По разнарядке райкома нам предписывалось организовать поздравление детей сотрудников и явить им к домашним елкам всамделишного Деда Мороза.
Надо сказать, что я был в том возрасте, когда кроме самоутверждения перед женщинами, мое эго кричало о необходимости самоутверждения перед самим собой.
И я очень любил детей, ничуть не меньше, чем и сам процесс их воспроизводства.
Подводя черту - я был обречен стать «бородой из ваты». Обреченность немного разбавлялась тем, что своим директивным решением я мог выбрать себе в снегурочки Таньку.
Танька – лаборантка из отдела экологии - маленькая, шустрая, с завораживающей точеной фигуркой и длиннющими черными волосами. Своим коротеньким белым халатиком она сводила с ума всю замученную профессуру, гоняющую чаи в нашем "храме науки".
Танька почти не сопротивлялась.
- Что? Действительно нам три отгула за это дадут? – сомневающимся тоном спросила она.
- Да. И запись благодарственную в трудовой сделают. – Я смотрел в ее вишневые глазищи и начинал выстраивать какие-то странные, не очень отчетливые, планы на наши совместные «поздравлялки».
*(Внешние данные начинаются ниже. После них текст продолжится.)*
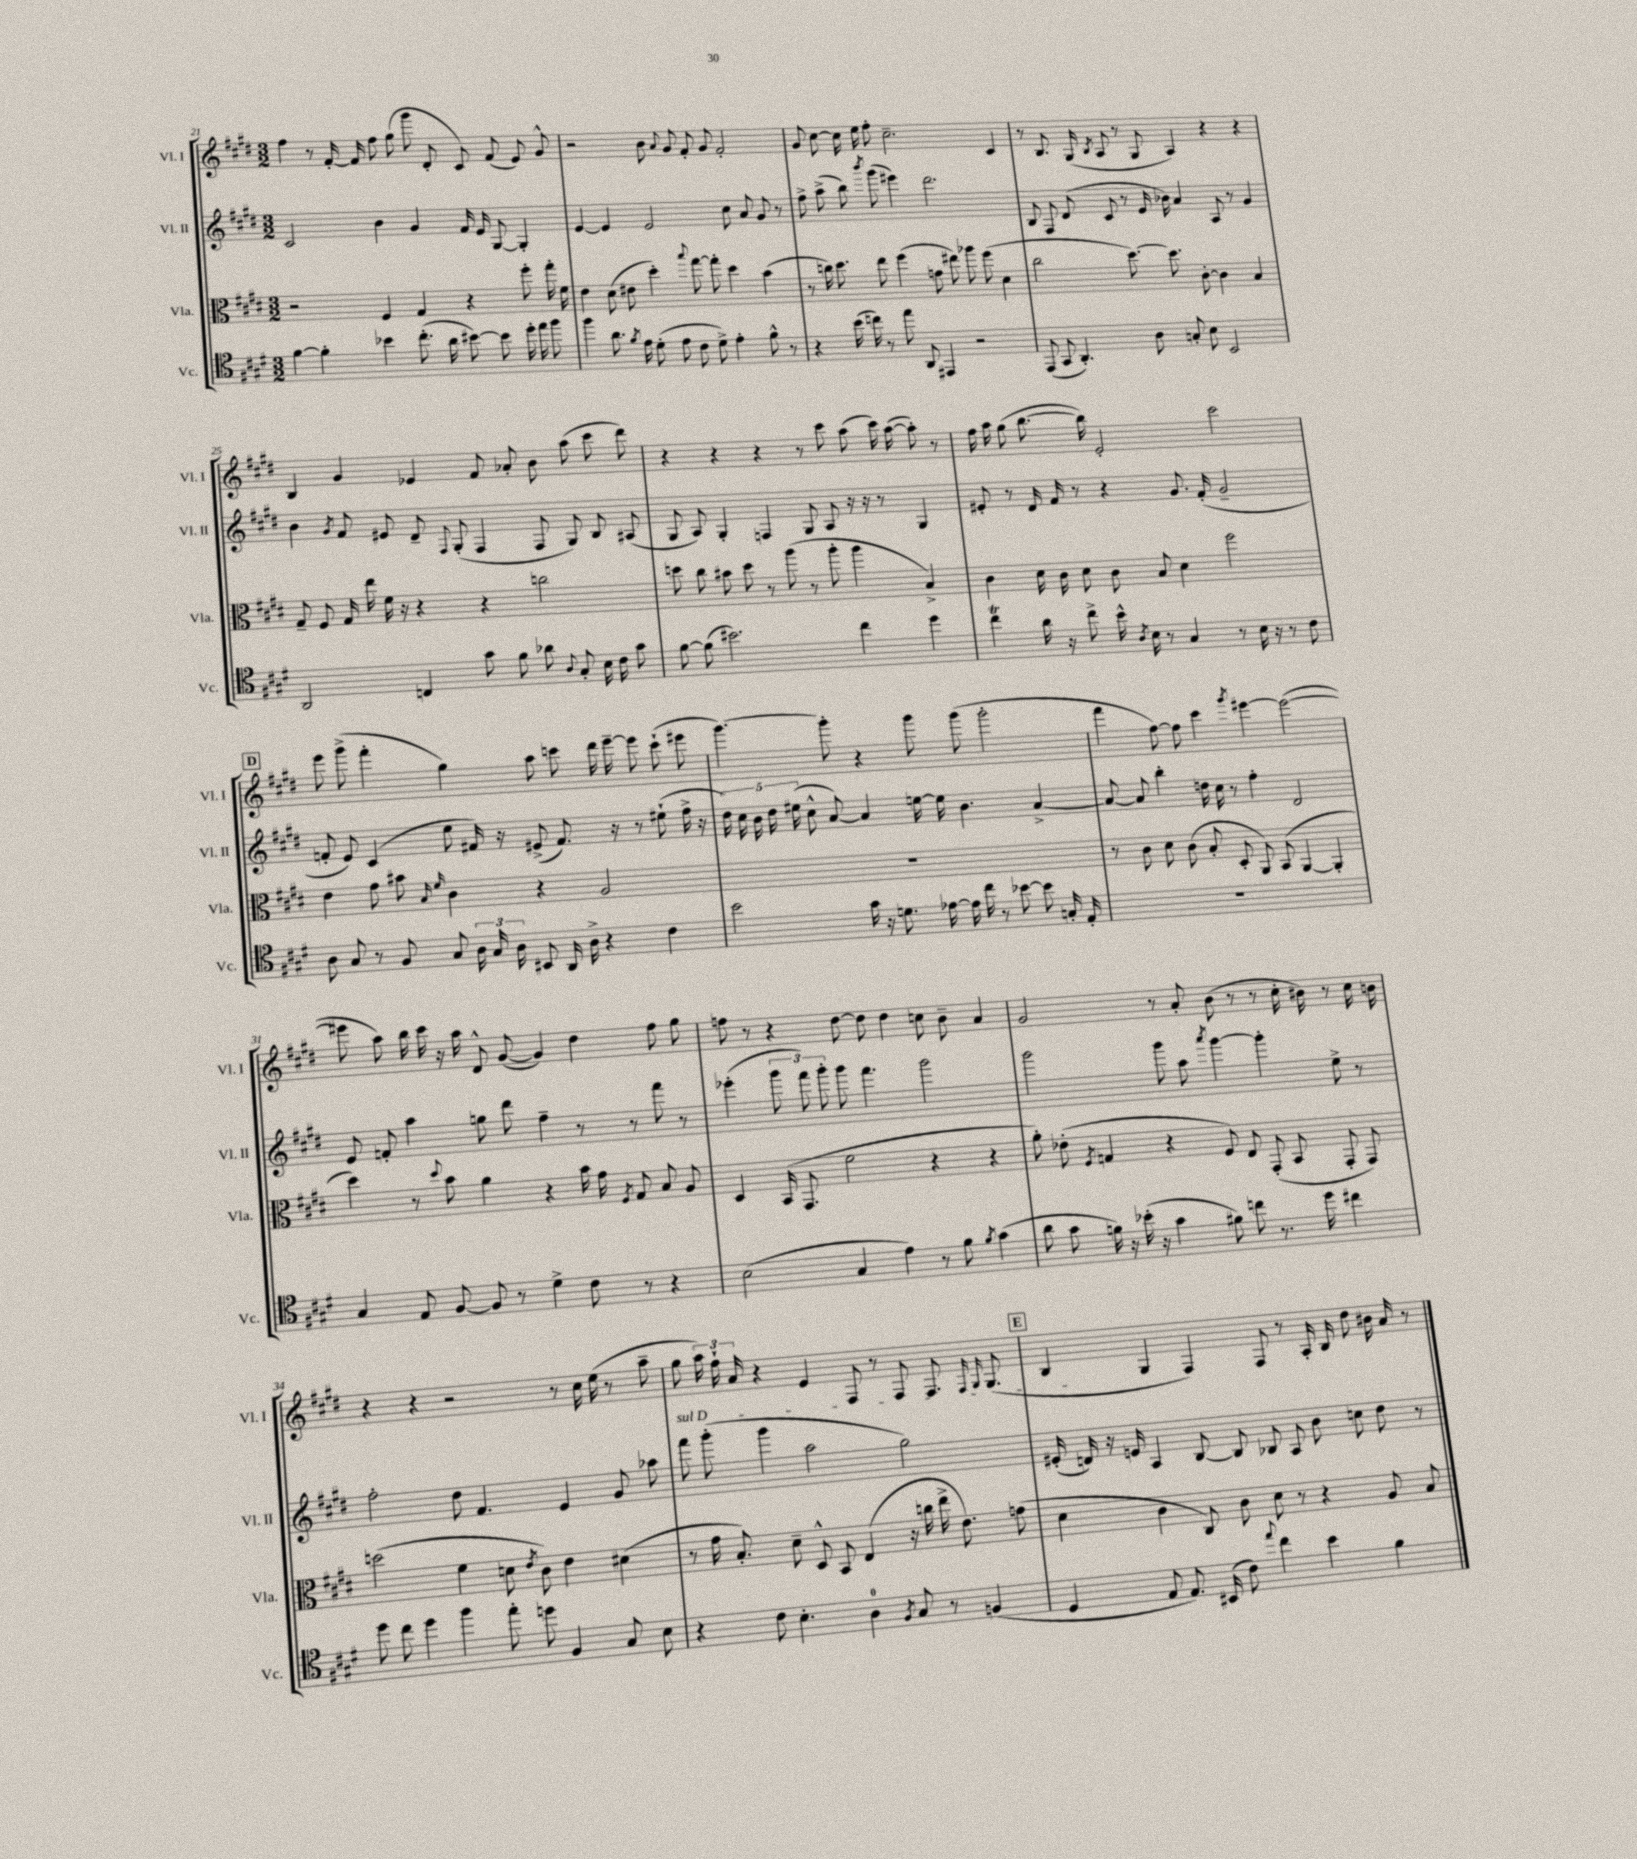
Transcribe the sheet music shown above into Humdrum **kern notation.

**kern	**kern	**kern	**kern
*part4	*part3	*part2	*part1
*staff4	*staff3	*staff2	*staff1
*I"Vc.	*I"Vla.	*I"Vl. II	*I"Vl. I
*I'Vc.	*I'Vla.	*I'Vl. II	*I'Vl. I
*clefC4	*clefC3	*clefG2	*clefG2
*k[f#c#g#d#]	*k[f#c#g#d#]	*k[f#c#g#d#]	*k[f#c#g#d#]
*M3/2	*M3/2	*M3/2	*M3/2
=21	=21	=21	=21
[4f#\	2r	2c#/	4ff#\
4f#'\]	.	.	8r
.	.	.	[16f#'/
.	.	.	16f#/]
4b-X\	4F#/	4b\	8ff#\
.	.	.	(8gg#\
(8.cc#'\	4G#/	4g#/	8ggg#\
.	.	.	8d#'/
16a\	.	.	.
[8b#X\)	4r	16f#/	8c#/)
.	.	16e/	.
8b#\]	.	[8G#/	(8f#/
16dd#'\	8ff#'\	4G#'/]	8e/)
16ee\	.	.	.
8ff#\	16gg#'\	.	8g#^^/
.	16f#\	.	.
=22	=22	=22	=22
4ff#\	4e\	[4e/	2r
8.a\	(8d#\	4e/]	.
.	8e#X\	.	.
8qf#/	.	.	.
16e\	.	.	.
(8d#'\	4dd#'\)	2e/	8b\
.	.	.	8qqa/
8e\	.	.	8g#/
.	8qqbb/	.	.
8c#\	[8gg#\	.	8f#'/
8d#^\)	8gg#'\]	.	8g#/
4e'\	4dd#\	8cc#\	2f#'/
.	.	8a/	.
8f#^^\	(4b\	8g#/	.
8r	.	8r	.
=23	=23	=23	=23
4r	8r	8ff#^\	8g#/
.	16ccn\)	(8aa^\	[8cc#\
.	8.dd#\	.	.
(16b\	.	8bb\)	16cc#\]
16ccn\)	.	.	16ee\
.	.	8qbbb/	.
8r	8ee\	(8ggg#\	8ff#'\
8ee\	(4ff#\	4eee#X\)	2.cc#~\
8AA/	.	.	.
4EE#X/	8gn\	2.ddd#\	.
.	8ee#X\)	.	.
2r	8aa-X\	.	.
.	(8ff#\	.	.
.	4d#\	.	4c#/
=24	=24	=24	=24
(8EE/	2cc#\	8B/	8r
8GG#/	.	8F#/	8.B/
4.AA'/)	.	(8d#/	.
.	.	.	(16G#/
.	.	.	8qB/
.	.	8c#/	8A/
.	[8.dd#\)	8r	8r
8A\	.	16e/	8G#/
.	8.dd#\]	16b-X\)	.
8Gn'/	.	4a/	4A/)
8B\	[8c#'\	.	.
2BB/	4c#\]	8A/	4r
.	.	8r	.
.	4B/	4g#/	4r
!!LO:LB:g=z
=25	=25	=25	=25
2AA/	8G#~/	4b\	4B/
.	8F#/	.	.
.	.	8qg#/	.
.	16G#/	8f#/	4g#/
.	16ee\	.	.
.	16f#\	8e#X/	.
.	16r	.	.
4Cn/	4r	8d#~/	4e-X/
.	.	8qqF#/	.
.	.	(8G#'/	.
8g#\	4r	4F#/	8f#/
8f#\	.	.	8a-X'/
8a-X\	2ccn\	8F#/	8b\
8qqA/	.	.	.
8G#'/	.	8G#/)	(8aa\
16B\	.	8B/	8ccc#\
16c#\	.	.	.
8g#\	.	(8A#X/	8ddd#\)
=26	=26	=26	=26
[8f#\	8ddn\	8G#/	4r
(8f#\]	8cc#\	8A/)	.
2.b#X\)	8b#X\	4G#'/	4r
.	8dd\	.	.
.	8r	4Fn/	4r
.	(8aa\	.	.
.	8r	8G#/	8r
.	8aa'\	8A/	8ccc#\
4cc#\	4aa\	16r	(8aa\
.	.	16r	.
.	.	8r	16ccc#\)
.	.	.	([16aa\
4dd#\	4B^/)	4G#/	8aa'\])
.	.	.	8r
=27	=27	=27	=27
4cc#T\	4c#\	8e#X'/	16ff#\
.	.	.	16aa\
.	.	8r	(8gg#\
16a\	16d#\	16d#/	[8.bb\
16r	16c#\	16f#/	.
8cc#^\	8d#\	8r	.
.	.	.	16bb\])
16b^^\	8c#\	4r	2e'/
8qA/	.	.	.
16B\	.	.	.
8r	8B/	.	.
4G#/	4d#\	8.g#/	.
.	.	(16f#'/	.
8r	2ff#\	2g#~/	2ccc#\
16B\	.	.	.
16r	.	.	.
8r	.	.	.
8c#\	.	.	.
!!LO:LB:g=z
!!LO:REH:place=s1:t=D
=28	=28	=28	=28
8A\	4e\	8fn'/	8eee\
8G#/	.	8e/)	(8ggg#^\
8r	8g#\	(4c#/	4fff#'\
8F#/	8b#X\	.	.
.	16qqB/	.	.
.	16qqf#/	.	.
8G#/	4c#\	8ee\	4gg#\)
24A\	.	16f#X/)	.
24G#/	.	.	.
.	.	16r	.
24A\	.	.	.
8BB#X/	4r	(8e#X^/	8aa\
16AA/	.	8.f#/)	8cccn\
16A^\	.	.	.
4r	2A/	.	16ddd#\
.	.	16r	[16eee~\
.	.	8r	8eee\]
4c#\	.	(8ee#X`\	(8ccc`\
.	.	16ff#^\	8eee#X\
.	.	16r	.
=29	=29	=29	=29
2b\	1.r	20dd#\)	[4.ggg#\)
.	.	20cc#\	.
.	.	20b\	.
.	.	20dd#\	.
.	.	(20ee#X\	.
.	.	8cc#^^\	.
.	.	[8a/)	8ggg#'\]
16g#\	.	4a/]	4r
16r	.	.	.
8.dn\	.	.	.
.	.	[16een\	8ggg#\
[16e-X\	.	16ee\]	.
16e-\]	.	4.b\	(8ggg#\
16cc#\	.	.	.
8r	.	.	2ggg#'\
[8b-X\	.	.	.
8b-\]	.	[4a^/	.
16Gn'/	.	.	.
16E'/	.	.	.
=30	=30	=30	=30
1.r	8r	8a/_	4fff#\
.	8c#\	8a/]	.
.	8d#\	4bb'\	[8ff#\)
.	(8c#\	.	8ff#\]
.	8B'/	16ddn\	4ccc#\
.	.	16cc#\	.
.	8D#'/	8r	.
.	.	.	8qggg#/
.	8AA/)	4ff#'\	[4eee#X\
.	(8BB/	.	.
.	[4AA/	2d#/	(2eee#\_
.	4AA'/]	.	.
!!LO:LB:g=z
=31	=31	=31	=31
4G#/	4dd#\)	8e/	8eee#X\]
.	.	8fn'/	8aa\)
8E/	8r	4aa\	16bb\
.	.	.	16ccc#\
.	8qqdd#/	.	.
[8F#/	8b\	.	16r
.	.	.	16aa\
8F#/]	4a\	8ggn\	8d#^^/
8r	.	8ddd#\	([8g#/
4d#^\	4r	4ff#~\	4g#/])
8c#\	16b\	8r	4dd#\
.	16g#\	.	.
.	8qF#/	.	.
8r	8G#/	8r	.
4r	8B/	8fff#\	8ff#\
.	8A/	8r	8gg#\
=32	=32	=32	=32
(2B\	4D#/	(4eee-X'\	8ffn\
.	.	.	8r
.	(16BB/	12ggg#\	4r
.	8.GG#/	.	.
.	.	12fff#\)	.
.	.	12ggg#'\	.
4G#/	2f#\	8ggg#\	[8dd#\
.	.	4.fff#\	8dd#\]
4e\)	.	.	4dd#\
8r	4r	2ggg#\	8ccn\
8f#\	.	.	8b~\
8qf#/	.	.	.
(4g#\	4r	.	4a/
=33	=33	=33	=33
8a\	8a'\)	2ggg#\	2g#/
8g#\	(8e-X'\	.	.
.	8qF#/	.	.
16fn\)	4Gn/	.	.
16r	.	.	.
(16b-X'\	.	.	.
16r	.	.	.
4g#\	4r	8ggg#\	8r
.	.	8aa\	8a'/
.	.	8qaaa/	.
8f#X\)	8F#/)	[4ggg#\	(8b\
8ccn\	8E/	.	8r
8.r	(8GG#'/	4ggg#'\]	8r
.	8BB/	.	16cc#'\
16dd#\	.	.	16b#X\)
4cc#X\	8GG#'/	8ee^\	8r
.	8GG#/)	8r	16cc#\
.	.	.	16bn\
!!LO:LB:g=z
=34	=34	=34	=34
8dd#\	(2ddn\	2ff#'\	4r
8cc#\	.	.	.
4dd#\	.	.	4r
4ff#\	4f#\	8dd#\	2r
.	.	4.f#/	.
8ee'\	8dn\	.	.
.	8qe/	.	.
8ddn\	8c#\)	.	.
4F#/	4e\	4e/	8r
.	.	.	16cc#\
.	.	.	(16ee\
8G#/	(4d#X\	8g#/	8r
8B\	.	8aa-X\	8aa~\
=35	=35	=35	=35
!	!	!LO:TX:a:i:t=sul D	!
4r	8r	8fff#\	8gg#\
.	16g#\	(8ggg#'\	24aa\)
.	.	.	24ff#`\
.	8.B'/)	.	.
.	.	.	24a/
8c#\	.	4ggg#\	4r
4.B'\	8d#~\	.	.
.	8D#^^/	2aa\	4e/
.	8BB/	.	.
4A\	(4E/	.	8F#/
.	.	.	8r
8qF#/	.	.	.
8G#/	16r	2gg#\)	8F#/
.	16ccn\	.	.
8r	16ee^\	.	8.F#/
.	8.e\)	.	.
(4Fn/	.	.	.
.	.	.	16qqF#/
.	.	.	16qqG#/
.	.	.	(8.G#/
.	(8gn\	.	.
!!LO:REH:place=s1:t=E
=36	=36	=36	=36
4D#/	4d#\	(16e#X'/	4B/
.	.	16dn/)	.
.	.	16r	.
.	.	16en/	.
8E/	4c#\	4A/	4G#/
8.E/)	.	.	.
.	8C#/)	[8B/	4F#/)
(16BB#X/	.	.	.
8c#\)	8c#\	8B/]	.
8qqee/	.	.	.
4cc#\	8d#\	8B-X/	8F#/
.	8r	8A/	8r
4b\	4r	8b\	16A'/
.	.	.	16B/
.	.	8ccn\	8dd#\
4f#\	8A/	8dd#\	16b#X\
.	.	.	16a/
.	8B/	8r	8r
==	==	==	==
*-	*-	*-	*-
Институтский завхоз торжественно, под расписку, вручил новоявленным лицедеям видавшие виды костюмы с прилагающейся к ним атрибутикой.
Сказочные одеяния омерзительно пахли какими-то полиграфическими реагентами, почему-то хранившимися совместно с нарядами на дне складской коробки.
Пересилив захлестнувшую брезгливость, я отметил, что из полученного реквизита мне очень импонирует серебряная коса снегурочки. Толстая, правильно сплетенная, с удивительно ровными калачами и практически не растрепанная пережитым прошлым…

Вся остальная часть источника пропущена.